Speziell für diese gibt es die Firma Druckzeichen. Im Haus 11 der media city leipzig sitzen an großen Fenstern mit herrlichem Blick auf den mediterran gestalteten Innenhof Geschäftsführer Uleff Marx und Mitarbeiterin Jana Scholkmann. „Druckzeichen ist ein Werbemittelhändler“, erklärt Jana Scholkmann, „wir vermitteln und realisieren Werbedienstleistungen jeglicher Art.“ Auf der gegenüberliegenden Seite stehen zwei Glasvitrinen, prall gefüllt mit Ergebnissen ihrer Arbeit: Bunte Merchandisingprodukte, Basecaps, Tassen, Kugelschreiber. Die Palette der Werbemittel ist dabei groß: Manche wandern als Lanyard ans Schlüsselbund, andere stehen jeden Morgen mit Kaffee gefüllt auf dem Frühstückstisch oder werden als T-Shirt bis Unkenntlichkeit abgetragen.

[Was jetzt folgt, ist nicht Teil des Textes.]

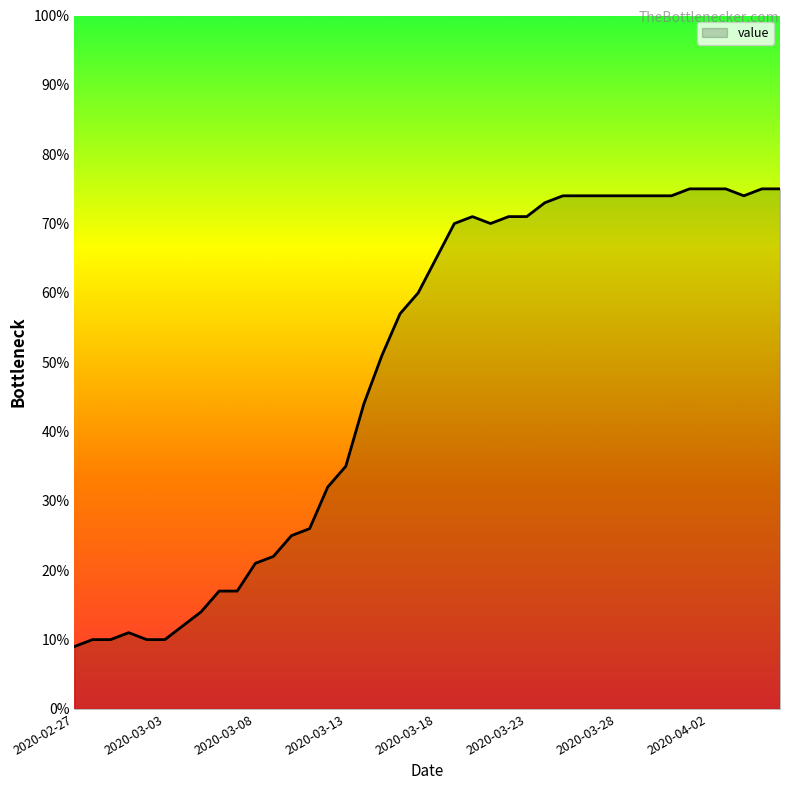

What is the difference between the maximum and minimum values?

66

„Etliche Kunden wollen eine Werbeaktion starten und wissen nicht genau, was sie wollen“, ergänzt Jana Scholkmann, „dann suchen wir entsprechend dem Werbewunsch und der Marketingmaßnahme das passende Produkt heraus, das sowohl individuell sein sollte als auch zum Profil des Unternehmen passen muss. Dass dabei schon mal verrückte Sachen rauskommen, sieht man an der schon erwähnten Vitrine, die voll gestellt ist mit originellen Produkten und eher an einen Souvenirshop erinnern. Einer der Kunden ist unverkennbar der neu eröffnete mcl-Shop im Foyer der media city leipzig mit Uhren, Wärmekissen, Verbandskästen mit dem Logo von „In-aller-Freundschaft“.

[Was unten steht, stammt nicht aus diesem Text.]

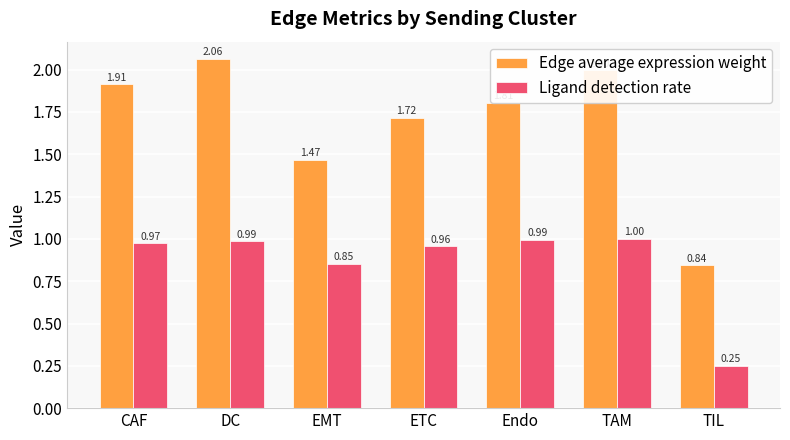

Where does the Edge average expression weight series first go above 1?

CAF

Wie Uleff Marx erklärt, arbeite Druckzeichen dabei mit einem festen Stamm von Grafikern, Lieferanten und Druckereien zusammen, um schnell auf die Wünsche der Kunden reagieren zu können. Dabei bietet der Sitz in der media city leipzig ideale Voraussetzungen. Zum einen arbeitet Druckzeichen eng mit dem MDR zusammen, viele Kunden sitzen im selben Haus. Anderer Vorteil ist die medientechnische Ausstattung, die direkte Anbindung ans Internet ist für die zu übermitteltenden Datenmengen optimal. „Dritter Grund war natürlich unser schönes Büro mit direkten Blick in den Garten“, erzählt schmunzelnd Uleff Marx.

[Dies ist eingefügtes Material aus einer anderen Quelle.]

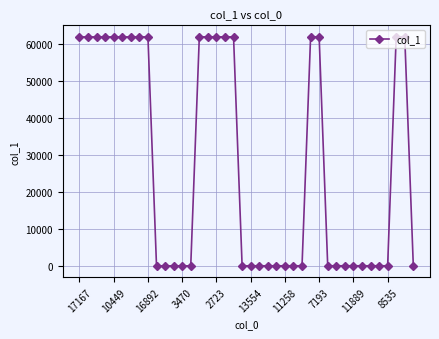

What is the maximum value shown in the chart?

61859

Dass dieser durchaus inspirierend sein kann, beweist das zweite Standbein, das Uleff Marx gerade aufbaut. Hörzeichen heißt das Label, unter dem Marx Hörbücher verkauft. Der noch kleine Hörbuch-Verlag kauft bei MDR fertige Produktionen in Lizenz ein, dann folgen Gestaltung, Pressung und der Vertrieb im Buchhandel oder auf Messen. Bis jetzt allerdings sei Hörzeichen eher ein aufwändiges Hobby, so Marx, denn „Hörbücher sind nach wie vor ein Nischenprodukt, das nur drei Prozent des gesamten Buchmarktes ausmacht.“ Und dort tummeln sich allein 200 Verlage, wobei der Hörverlag München mit 40 Prozent Anteil absoluter Marktführer ist.